- [Extract to read]:
--------------------

Russia has had more than seven years to prepare for this Olympics. But by the first day of competition, some of roads were unfinished, water was undrinkable in many of the newly-built hotels, and the safety of some of the Olympics courses was still in question.
Add to those problems the possibility of a terrorist attack. The Caucasus Emirate is a loosely-knit group who suffered human rights abuses when Russia invaded Chechnya twice during the 1990s. A militant wing has devolved into an Islamist terrorist network that wishes to establish fundamentalist religious law. More than 100,000 military, police, and security forces surround the Olympics. But if an attack will occur, it could possibly be elsewhere or in the transportation system. Because of the threat, airlines flying into Russia have increased security measures, and numerous travel agencies have warned their customers about conditions in Russia, and have even suggested against traveling to the Olympics.
It’s doubtful any threats will come from stray dogs. But, Russian officials believe that strays can detract from the Olympics. Their solution is to kill the strays.
The Russians have no plans to kill gays. However, Putin despises homosexuals, erroneously believes that gays and pedophiles are linked, and pushed through laws that prohibit public displays of affection by gays or communications to minors about homosexuality—unless it is to advise them that a gay lifestyle is an abomination that must not be allowed. The Sochi mayor proudly, if stupidly, says no gays live in his city. World leaders and athletes threatened to boycott the Olympics. President Obama’s decision not to attend, but to send an official delegation that includes gays, is a moment of diplomatic brilliance.
For a couple of weeks, Putin has reduced his homophobic hatred, and says he welcomes all people—gay or straight—as long as they don’t talk about homosexuality.

--------------------

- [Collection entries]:
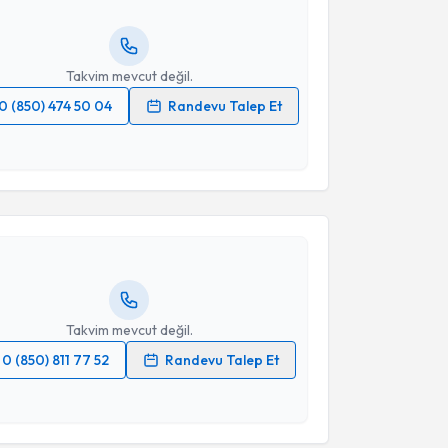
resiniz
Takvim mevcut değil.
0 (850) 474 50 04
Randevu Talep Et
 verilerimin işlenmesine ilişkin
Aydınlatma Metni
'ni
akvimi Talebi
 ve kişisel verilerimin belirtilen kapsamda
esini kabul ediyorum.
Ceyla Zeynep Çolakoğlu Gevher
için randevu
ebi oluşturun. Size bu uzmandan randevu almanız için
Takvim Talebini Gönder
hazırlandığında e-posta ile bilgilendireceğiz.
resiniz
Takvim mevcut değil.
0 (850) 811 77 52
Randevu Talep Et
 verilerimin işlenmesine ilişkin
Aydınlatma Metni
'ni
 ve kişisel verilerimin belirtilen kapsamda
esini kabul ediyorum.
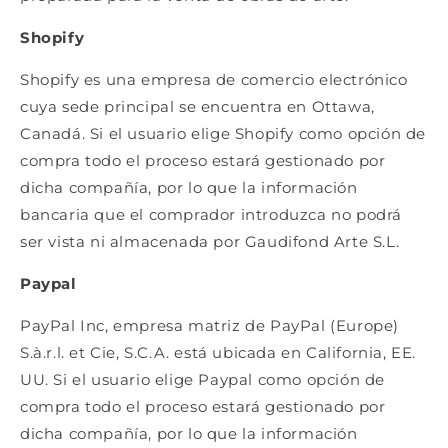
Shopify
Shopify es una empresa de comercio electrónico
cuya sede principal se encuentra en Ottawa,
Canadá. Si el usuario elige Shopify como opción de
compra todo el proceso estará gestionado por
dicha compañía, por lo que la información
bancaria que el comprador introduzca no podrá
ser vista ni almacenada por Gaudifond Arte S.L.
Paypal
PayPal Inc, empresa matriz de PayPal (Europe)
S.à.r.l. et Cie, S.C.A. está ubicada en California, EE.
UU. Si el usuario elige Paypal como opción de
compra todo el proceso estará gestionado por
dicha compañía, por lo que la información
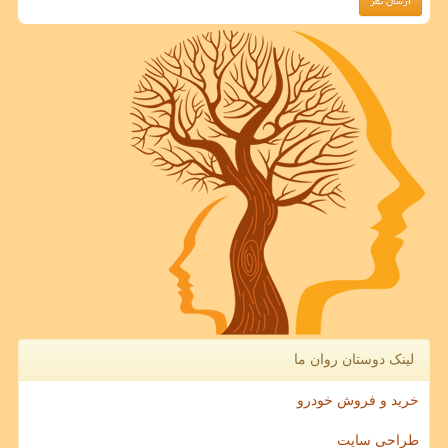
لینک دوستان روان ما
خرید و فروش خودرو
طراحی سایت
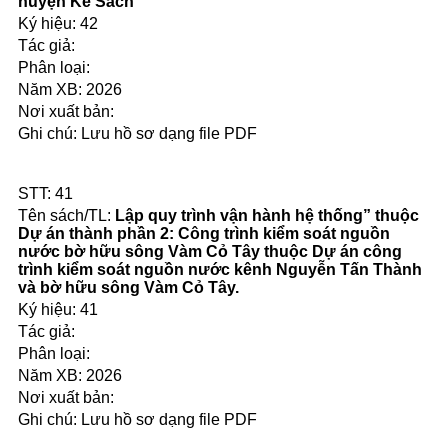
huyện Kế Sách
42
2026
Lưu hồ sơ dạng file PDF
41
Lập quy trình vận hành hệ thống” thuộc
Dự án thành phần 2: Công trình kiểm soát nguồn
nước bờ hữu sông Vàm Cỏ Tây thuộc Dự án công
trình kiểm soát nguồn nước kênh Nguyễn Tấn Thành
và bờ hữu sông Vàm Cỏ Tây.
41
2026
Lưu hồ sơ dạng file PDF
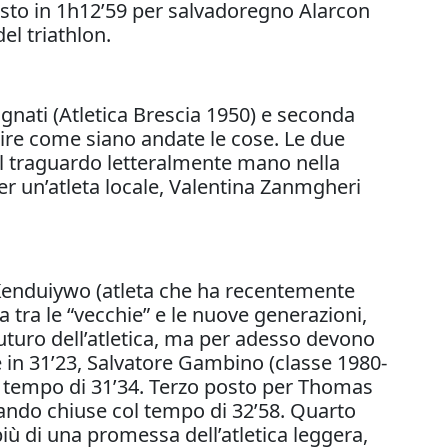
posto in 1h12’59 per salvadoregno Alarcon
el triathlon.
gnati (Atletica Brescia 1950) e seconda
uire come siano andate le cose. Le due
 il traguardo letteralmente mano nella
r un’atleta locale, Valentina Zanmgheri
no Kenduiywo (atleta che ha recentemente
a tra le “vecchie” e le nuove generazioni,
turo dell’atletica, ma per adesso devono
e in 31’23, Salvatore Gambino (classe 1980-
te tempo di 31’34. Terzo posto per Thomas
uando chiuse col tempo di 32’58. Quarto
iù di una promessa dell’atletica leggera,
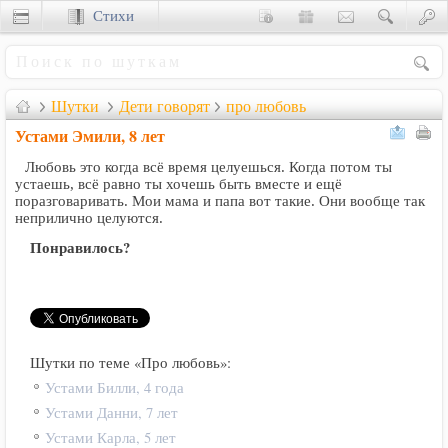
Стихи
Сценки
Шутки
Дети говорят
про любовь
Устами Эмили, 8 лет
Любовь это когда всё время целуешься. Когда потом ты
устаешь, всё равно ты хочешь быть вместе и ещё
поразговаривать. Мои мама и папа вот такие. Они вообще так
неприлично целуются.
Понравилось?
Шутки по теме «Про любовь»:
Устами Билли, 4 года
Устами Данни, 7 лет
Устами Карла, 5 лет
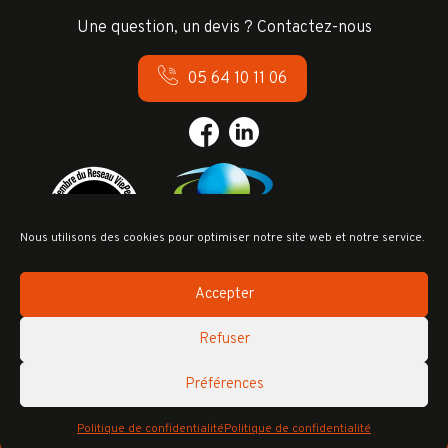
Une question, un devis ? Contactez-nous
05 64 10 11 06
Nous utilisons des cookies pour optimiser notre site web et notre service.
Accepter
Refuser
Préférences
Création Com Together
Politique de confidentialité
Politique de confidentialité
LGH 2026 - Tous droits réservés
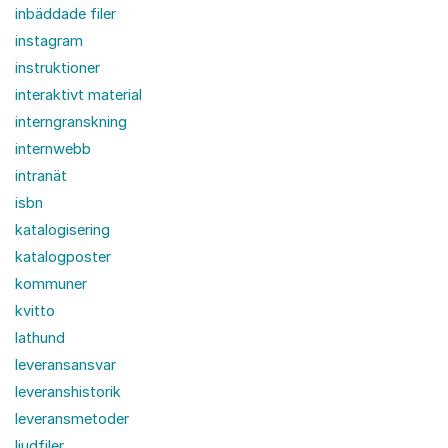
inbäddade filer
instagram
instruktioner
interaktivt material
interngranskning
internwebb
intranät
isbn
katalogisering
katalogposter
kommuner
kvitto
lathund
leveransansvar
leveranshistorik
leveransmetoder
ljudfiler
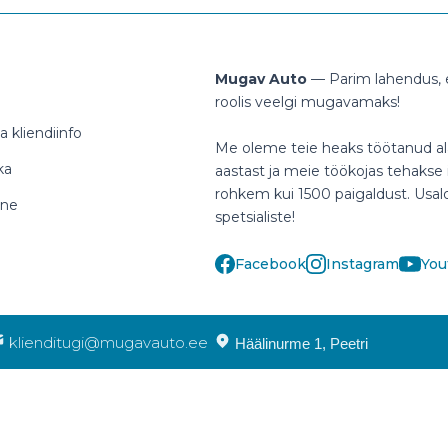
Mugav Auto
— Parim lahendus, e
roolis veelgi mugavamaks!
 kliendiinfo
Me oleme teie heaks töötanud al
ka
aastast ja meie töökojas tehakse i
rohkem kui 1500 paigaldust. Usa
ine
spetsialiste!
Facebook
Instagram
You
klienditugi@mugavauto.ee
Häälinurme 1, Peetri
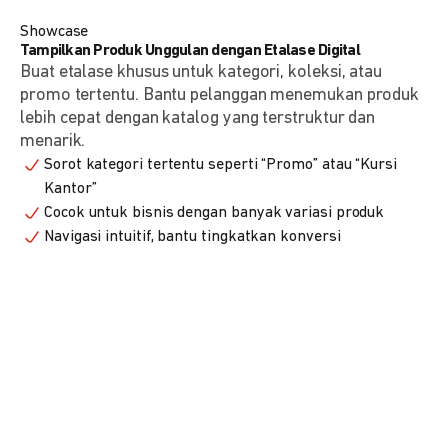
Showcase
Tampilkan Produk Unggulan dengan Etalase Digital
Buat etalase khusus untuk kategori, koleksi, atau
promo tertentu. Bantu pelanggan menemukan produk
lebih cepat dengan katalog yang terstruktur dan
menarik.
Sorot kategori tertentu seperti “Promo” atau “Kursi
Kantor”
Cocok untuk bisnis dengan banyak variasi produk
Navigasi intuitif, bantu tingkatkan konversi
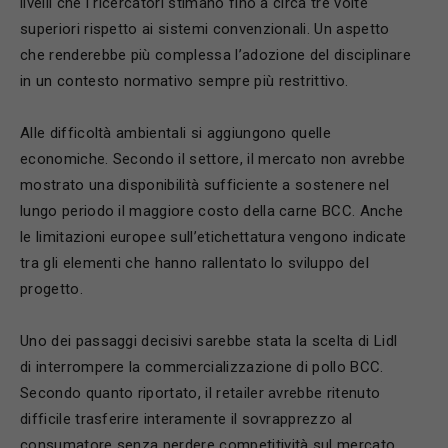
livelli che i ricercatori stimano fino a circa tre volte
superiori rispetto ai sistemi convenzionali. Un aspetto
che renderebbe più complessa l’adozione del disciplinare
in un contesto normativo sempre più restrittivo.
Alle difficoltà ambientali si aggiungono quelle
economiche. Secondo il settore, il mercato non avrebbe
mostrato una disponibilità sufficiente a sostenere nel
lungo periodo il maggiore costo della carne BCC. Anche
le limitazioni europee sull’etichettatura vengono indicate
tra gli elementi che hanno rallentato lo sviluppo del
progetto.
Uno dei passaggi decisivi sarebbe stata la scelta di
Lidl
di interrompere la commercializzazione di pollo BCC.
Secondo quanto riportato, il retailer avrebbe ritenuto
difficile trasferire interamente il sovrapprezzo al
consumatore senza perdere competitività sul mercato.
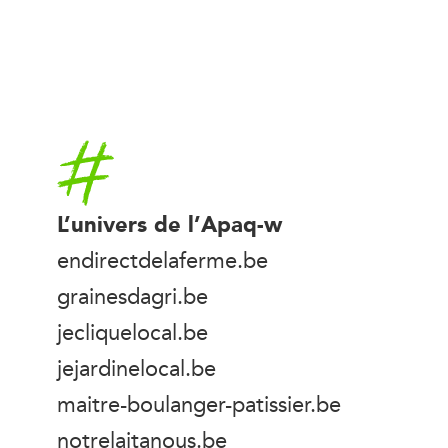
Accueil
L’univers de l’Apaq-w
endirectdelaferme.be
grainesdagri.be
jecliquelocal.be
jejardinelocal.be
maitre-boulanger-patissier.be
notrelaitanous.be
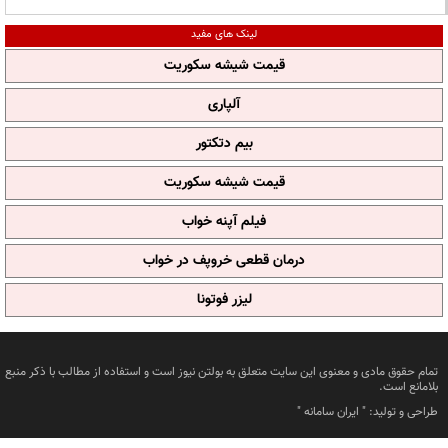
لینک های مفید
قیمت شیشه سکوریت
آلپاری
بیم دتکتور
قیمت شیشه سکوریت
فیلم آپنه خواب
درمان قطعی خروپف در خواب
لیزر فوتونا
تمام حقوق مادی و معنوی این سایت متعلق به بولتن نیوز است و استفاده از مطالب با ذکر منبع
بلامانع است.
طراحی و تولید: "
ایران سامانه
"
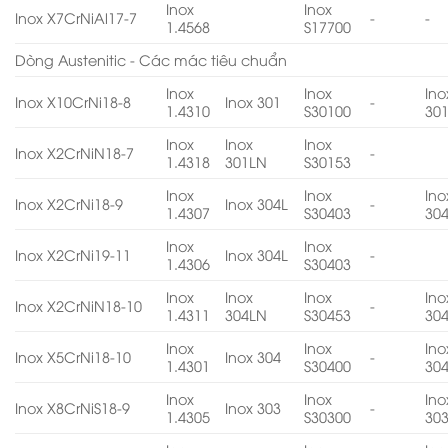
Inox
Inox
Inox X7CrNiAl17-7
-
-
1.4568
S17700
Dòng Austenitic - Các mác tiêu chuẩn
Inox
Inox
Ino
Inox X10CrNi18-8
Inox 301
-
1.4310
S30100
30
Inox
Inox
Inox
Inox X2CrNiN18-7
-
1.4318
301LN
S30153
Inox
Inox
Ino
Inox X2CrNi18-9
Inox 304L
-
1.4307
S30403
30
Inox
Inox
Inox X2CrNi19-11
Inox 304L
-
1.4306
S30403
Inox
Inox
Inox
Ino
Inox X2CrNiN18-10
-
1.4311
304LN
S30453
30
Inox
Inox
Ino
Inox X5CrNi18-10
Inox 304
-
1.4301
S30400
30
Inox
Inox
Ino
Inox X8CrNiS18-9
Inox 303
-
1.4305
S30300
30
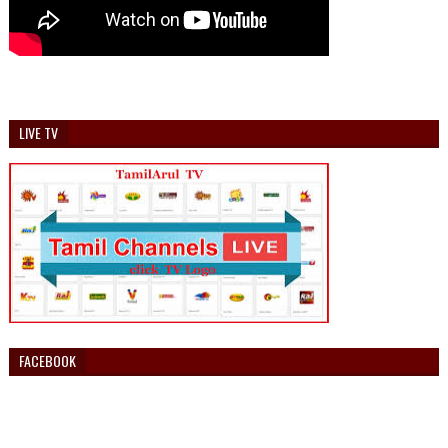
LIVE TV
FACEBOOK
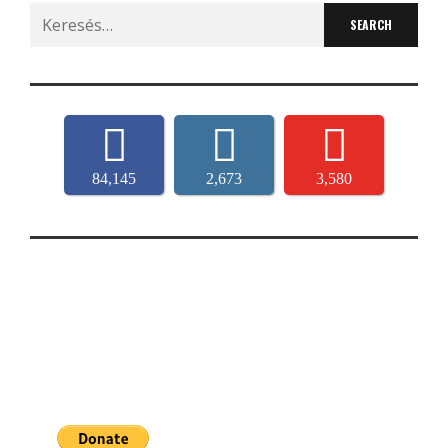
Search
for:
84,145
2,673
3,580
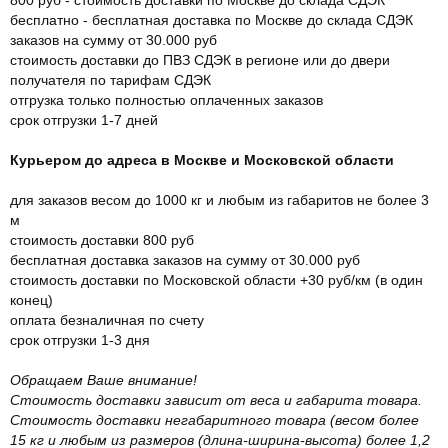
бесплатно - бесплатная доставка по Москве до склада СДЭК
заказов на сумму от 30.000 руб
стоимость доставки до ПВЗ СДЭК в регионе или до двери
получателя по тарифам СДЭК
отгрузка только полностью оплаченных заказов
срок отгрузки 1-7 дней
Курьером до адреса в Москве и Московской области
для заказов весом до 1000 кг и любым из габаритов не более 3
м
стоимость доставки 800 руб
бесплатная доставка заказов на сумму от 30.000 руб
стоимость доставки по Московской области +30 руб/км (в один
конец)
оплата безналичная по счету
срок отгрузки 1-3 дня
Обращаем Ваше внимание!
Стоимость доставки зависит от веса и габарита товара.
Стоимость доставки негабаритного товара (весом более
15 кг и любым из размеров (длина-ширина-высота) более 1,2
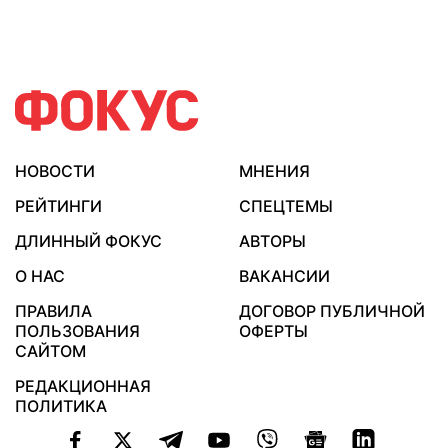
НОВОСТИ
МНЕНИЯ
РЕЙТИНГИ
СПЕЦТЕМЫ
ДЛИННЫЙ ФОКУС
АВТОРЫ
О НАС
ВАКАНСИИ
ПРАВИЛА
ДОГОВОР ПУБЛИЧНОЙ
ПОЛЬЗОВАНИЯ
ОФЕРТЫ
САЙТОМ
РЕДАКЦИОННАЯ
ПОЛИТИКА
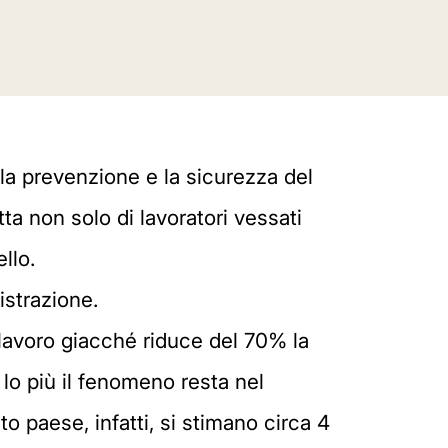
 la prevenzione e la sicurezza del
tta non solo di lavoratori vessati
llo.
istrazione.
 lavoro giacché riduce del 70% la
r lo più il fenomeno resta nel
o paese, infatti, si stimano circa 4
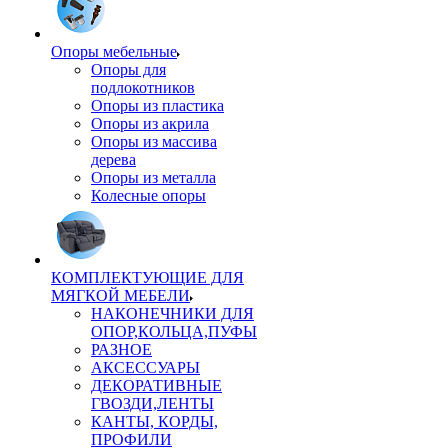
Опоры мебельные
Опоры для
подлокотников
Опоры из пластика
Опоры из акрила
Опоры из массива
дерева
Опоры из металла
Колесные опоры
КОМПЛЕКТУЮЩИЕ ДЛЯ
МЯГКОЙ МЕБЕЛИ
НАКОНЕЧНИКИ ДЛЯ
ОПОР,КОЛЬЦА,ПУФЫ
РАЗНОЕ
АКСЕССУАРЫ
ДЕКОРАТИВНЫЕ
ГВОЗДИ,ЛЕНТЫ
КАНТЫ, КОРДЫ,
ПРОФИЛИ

--------------------

- [Complete the following]:
#1 Using the passage about the Sochi Olympics, decide whether each statement agrees with it: (a) more than 100,000 military, police, and security forces surround the Olympics; (b) Russian officials plan to move stray dogs to shelters; (c) President Obama decided to attend the Olympics in person. For each, answer yes or no and quote the words from the passage that decide it.
#2 According to the passage about the Sochi Olympics, how long has Russia had to prepare for these Games?
#3 Write the next part of the passage about the Sochi Olympics, beginning after its final sentence.

- [Results of the exercise]:
#1
(a) Yes: "More than 100,000 military, police, and security forces surround the Olympics."
(b) No: "Their solution is to kill the strays."
(c) No: "President Obama’s decision not to attend, but to send an official delegation that includes gays"

#2 More than seven years.

#3
The 2014 winter Olympics in Sochi bears a slight resemblance to another Olympics, this one in Berlin in 1936.
For Hitler, the Olympics was an opportunity to show the emergence of a great country, humiliated by the loss in what was later to be known as World War I. German architecture, engineering, and construction assured state-of-the-arts facilities, completed on time.
But the Olympics was also a forum for Hitler to try to show the greatness and purity of the Aryan race. The Olympics, Hitler believed, would highlight the German strength; to that end, he declared, supported by millions of his countrymen, that no Jews or Blacks, even world-class athletes, would be allowed to be on the German Olympics team. To make sure there would be no dissent, he also ordered hundreds of Gypsies to be incarcerated for the duration of the games.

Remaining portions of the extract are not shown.